The Mercury News Weekend

Ex-Bill Clinton aide 2011 memo released

Document describes overlap between business, fundraisin­g

- By Stephen Braun and Eileen Sullivan

WASHINGTON — A 2011 confidenti­al memo written by a longtime Bill Clinton aide during Hillary Clinton’s State Department tenure describes overlap between the former president’s business ventures and fundraisin­g for the family’s charities. The former aide also described free travel and vacations arranged for the Clintons by corporatio­ns, reinforcin­g ethics concerns about the Democratic presidenti­al nominee.

The 13-page memo, by Doug Band, was included in hacked emails from the private account of Clinton campaign chairman John Podesta that were released by WikiLeaks.

Band, describing the former president’s management of “Bill Clinton Inc.,” laid out the “unorthodox nature” of how he and other aides navigated between Bill Clinton’s dual interests in seeking out speaking and consulting ventures around the world while he raised funds for the Clinton Foundation.

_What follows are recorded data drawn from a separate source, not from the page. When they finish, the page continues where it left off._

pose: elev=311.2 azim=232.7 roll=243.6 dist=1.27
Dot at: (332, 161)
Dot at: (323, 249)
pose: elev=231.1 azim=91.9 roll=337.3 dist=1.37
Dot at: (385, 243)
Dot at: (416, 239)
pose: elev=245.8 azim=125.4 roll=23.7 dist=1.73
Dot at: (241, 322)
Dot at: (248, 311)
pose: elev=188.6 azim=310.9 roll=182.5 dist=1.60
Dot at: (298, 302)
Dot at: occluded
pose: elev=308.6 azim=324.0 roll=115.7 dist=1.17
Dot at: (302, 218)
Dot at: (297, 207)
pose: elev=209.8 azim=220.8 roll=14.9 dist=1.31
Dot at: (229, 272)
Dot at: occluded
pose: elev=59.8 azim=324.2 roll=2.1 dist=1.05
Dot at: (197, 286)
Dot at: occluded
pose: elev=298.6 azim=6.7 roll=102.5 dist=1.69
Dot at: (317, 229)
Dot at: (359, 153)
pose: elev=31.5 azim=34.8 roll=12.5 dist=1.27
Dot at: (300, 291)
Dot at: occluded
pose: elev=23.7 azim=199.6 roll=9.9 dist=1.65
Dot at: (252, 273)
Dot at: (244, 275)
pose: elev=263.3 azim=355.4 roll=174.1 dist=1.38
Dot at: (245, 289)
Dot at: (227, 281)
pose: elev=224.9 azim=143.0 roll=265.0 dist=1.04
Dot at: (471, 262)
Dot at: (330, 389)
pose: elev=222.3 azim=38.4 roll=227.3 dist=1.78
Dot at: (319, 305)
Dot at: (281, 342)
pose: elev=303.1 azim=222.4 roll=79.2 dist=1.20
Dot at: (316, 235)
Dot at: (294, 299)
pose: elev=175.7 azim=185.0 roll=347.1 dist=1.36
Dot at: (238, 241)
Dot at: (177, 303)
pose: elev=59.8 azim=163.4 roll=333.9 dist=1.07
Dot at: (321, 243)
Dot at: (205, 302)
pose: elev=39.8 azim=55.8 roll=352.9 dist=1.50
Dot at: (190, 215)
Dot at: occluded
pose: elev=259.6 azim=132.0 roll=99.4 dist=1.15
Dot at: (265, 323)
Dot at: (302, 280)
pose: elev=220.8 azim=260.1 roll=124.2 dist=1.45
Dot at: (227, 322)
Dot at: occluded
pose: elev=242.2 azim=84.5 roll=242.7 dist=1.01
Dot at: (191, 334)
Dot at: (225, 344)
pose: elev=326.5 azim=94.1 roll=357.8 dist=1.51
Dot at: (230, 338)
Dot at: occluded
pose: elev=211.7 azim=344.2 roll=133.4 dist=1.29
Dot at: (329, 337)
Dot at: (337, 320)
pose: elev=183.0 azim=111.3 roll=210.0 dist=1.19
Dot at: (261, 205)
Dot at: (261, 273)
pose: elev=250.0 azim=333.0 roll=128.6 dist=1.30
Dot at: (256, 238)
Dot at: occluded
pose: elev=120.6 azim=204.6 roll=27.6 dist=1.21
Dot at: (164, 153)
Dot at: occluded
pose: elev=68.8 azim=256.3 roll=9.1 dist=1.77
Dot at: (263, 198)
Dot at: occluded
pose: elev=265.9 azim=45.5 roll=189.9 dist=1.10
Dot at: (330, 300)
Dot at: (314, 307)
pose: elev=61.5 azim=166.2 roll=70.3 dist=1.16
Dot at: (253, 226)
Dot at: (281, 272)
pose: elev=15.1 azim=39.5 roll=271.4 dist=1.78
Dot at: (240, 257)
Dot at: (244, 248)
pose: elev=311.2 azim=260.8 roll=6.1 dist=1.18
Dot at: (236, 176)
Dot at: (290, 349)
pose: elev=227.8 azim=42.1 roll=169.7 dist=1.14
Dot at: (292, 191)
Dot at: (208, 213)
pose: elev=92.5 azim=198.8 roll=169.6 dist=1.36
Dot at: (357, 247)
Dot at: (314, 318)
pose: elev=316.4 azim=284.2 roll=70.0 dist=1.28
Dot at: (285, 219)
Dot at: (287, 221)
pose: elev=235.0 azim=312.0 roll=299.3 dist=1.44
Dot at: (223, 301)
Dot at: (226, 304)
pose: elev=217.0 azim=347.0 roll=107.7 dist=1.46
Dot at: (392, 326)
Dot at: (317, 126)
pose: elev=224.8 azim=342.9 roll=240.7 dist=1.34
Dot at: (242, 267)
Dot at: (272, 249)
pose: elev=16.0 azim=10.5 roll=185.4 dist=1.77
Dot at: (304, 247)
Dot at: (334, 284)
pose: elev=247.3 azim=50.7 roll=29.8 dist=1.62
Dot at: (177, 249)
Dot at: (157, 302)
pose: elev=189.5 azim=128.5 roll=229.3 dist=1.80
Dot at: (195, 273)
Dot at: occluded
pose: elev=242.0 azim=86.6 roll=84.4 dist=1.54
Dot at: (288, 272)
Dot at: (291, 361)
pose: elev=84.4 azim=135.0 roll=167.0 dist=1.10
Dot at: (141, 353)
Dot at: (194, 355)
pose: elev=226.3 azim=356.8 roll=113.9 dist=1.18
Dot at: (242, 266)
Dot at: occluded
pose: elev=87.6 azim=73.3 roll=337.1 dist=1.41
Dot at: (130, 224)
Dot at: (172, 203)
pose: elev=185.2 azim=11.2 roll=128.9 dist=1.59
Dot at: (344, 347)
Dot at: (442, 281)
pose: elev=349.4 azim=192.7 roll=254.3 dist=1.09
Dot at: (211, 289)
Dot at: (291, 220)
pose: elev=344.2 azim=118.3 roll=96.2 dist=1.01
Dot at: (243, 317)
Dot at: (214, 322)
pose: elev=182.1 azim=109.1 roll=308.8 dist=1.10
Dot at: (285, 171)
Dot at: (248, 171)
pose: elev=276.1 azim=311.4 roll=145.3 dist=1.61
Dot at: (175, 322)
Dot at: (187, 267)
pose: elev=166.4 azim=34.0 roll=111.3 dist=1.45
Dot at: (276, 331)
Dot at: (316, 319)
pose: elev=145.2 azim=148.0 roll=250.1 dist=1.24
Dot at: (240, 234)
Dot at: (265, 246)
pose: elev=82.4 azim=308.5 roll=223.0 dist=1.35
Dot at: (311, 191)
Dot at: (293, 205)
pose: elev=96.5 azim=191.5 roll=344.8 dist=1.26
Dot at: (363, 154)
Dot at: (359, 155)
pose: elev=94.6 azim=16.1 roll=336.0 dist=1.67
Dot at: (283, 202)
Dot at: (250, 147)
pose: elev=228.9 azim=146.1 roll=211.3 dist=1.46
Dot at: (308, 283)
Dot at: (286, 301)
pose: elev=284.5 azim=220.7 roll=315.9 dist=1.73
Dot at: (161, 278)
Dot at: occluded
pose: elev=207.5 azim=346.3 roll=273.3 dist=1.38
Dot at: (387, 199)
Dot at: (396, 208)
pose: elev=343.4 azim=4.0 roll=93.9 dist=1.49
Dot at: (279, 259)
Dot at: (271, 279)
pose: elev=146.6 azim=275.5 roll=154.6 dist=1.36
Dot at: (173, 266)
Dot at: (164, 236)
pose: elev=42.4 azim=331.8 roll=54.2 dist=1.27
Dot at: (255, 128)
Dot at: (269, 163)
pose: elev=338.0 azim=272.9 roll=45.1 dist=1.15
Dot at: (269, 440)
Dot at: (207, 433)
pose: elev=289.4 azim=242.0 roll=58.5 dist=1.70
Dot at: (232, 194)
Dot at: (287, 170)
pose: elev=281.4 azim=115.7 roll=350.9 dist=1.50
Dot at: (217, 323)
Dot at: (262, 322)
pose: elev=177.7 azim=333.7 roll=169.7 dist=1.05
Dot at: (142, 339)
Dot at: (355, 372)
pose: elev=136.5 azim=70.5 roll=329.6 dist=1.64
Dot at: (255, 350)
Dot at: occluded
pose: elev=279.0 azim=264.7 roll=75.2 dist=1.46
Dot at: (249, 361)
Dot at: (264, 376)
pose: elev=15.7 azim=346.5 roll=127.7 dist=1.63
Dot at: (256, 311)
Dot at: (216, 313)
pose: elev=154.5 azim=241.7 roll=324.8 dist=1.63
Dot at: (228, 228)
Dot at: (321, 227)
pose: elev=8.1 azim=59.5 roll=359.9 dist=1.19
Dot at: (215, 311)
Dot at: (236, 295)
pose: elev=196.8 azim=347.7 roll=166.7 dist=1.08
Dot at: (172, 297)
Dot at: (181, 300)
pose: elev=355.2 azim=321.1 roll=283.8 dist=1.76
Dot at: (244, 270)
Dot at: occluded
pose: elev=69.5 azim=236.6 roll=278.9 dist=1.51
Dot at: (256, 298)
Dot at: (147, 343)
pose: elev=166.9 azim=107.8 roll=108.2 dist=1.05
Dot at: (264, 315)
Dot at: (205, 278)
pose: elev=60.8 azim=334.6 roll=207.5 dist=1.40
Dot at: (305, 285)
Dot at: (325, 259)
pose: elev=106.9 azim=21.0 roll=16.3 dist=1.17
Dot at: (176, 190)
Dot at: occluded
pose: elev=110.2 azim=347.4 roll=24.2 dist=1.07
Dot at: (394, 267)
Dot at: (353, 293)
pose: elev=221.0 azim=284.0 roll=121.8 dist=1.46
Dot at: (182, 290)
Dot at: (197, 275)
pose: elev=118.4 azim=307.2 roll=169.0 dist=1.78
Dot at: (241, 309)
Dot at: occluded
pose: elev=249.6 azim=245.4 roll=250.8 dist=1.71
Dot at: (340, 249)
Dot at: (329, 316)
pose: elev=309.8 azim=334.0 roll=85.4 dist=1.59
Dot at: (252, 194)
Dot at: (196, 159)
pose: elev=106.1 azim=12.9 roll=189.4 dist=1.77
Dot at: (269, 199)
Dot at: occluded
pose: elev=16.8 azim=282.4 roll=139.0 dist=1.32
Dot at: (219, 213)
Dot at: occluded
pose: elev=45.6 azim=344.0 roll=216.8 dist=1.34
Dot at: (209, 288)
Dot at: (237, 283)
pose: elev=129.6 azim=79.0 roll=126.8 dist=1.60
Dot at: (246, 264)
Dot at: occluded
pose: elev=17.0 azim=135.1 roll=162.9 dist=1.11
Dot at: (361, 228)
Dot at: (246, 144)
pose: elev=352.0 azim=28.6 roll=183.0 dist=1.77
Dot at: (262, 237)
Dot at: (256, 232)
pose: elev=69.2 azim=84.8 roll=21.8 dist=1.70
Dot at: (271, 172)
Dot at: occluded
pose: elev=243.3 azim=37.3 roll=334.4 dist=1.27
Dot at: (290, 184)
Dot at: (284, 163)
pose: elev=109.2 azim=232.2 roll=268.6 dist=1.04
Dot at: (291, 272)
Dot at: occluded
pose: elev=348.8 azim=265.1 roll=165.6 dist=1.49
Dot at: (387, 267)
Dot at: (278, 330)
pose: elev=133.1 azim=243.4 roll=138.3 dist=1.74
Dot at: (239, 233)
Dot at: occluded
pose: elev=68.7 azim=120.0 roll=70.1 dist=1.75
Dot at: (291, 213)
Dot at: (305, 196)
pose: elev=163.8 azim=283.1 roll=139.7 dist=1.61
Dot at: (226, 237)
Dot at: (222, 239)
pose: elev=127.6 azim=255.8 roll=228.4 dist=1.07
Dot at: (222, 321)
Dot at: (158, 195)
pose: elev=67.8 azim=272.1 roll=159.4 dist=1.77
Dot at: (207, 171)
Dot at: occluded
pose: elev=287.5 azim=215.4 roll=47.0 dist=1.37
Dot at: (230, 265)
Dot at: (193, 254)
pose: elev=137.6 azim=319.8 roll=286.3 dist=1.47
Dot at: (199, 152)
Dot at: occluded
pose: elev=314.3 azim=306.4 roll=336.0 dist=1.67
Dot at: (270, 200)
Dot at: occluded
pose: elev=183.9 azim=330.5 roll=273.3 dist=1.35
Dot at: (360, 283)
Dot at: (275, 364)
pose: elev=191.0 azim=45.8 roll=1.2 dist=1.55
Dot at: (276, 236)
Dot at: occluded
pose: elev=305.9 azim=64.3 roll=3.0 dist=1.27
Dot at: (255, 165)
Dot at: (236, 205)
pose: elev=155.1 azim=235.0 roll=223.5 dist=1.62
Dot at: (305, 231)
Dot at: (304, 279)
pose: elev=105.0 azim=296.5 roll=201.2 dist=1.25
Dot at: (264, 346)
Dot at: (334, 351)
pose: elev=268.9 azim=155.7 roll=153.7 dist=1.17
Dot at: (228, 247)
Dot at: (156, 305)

In the November 2011 memo, Band described “more than $50 million in for-profit activity we have personally helped to secure for President Clinton to date.”

The Clinton Foundation has been among one of the biggest vulnerabil­ities in Hillary Clinton’s campaign for the White House.

Clinton calendars and emails released by the State Department showed ongoing coordinati­on among Clinton’s top aides and Bill Clinton’s top aides at the foundation and his private office.

Her critics have accused her of providing favors to foundation donors, though there has been no evidence of this. She frequently met privately with people who had ties to the foundation.

Band wrote the memo to lawyers hired by the Clinton Foundation to audit the organizati­on’s structure and operations.

It did not specifical­ly cite ethics concerns, and in a new statement Thursday Band told The Associated Press that his firm, Teneo, “never received any financial benefit or benefit of any kind” for its work for the Clinton Foundation. Band did not elaborate about what gifts

Bill Clinton obtained from his speech and consulting clients.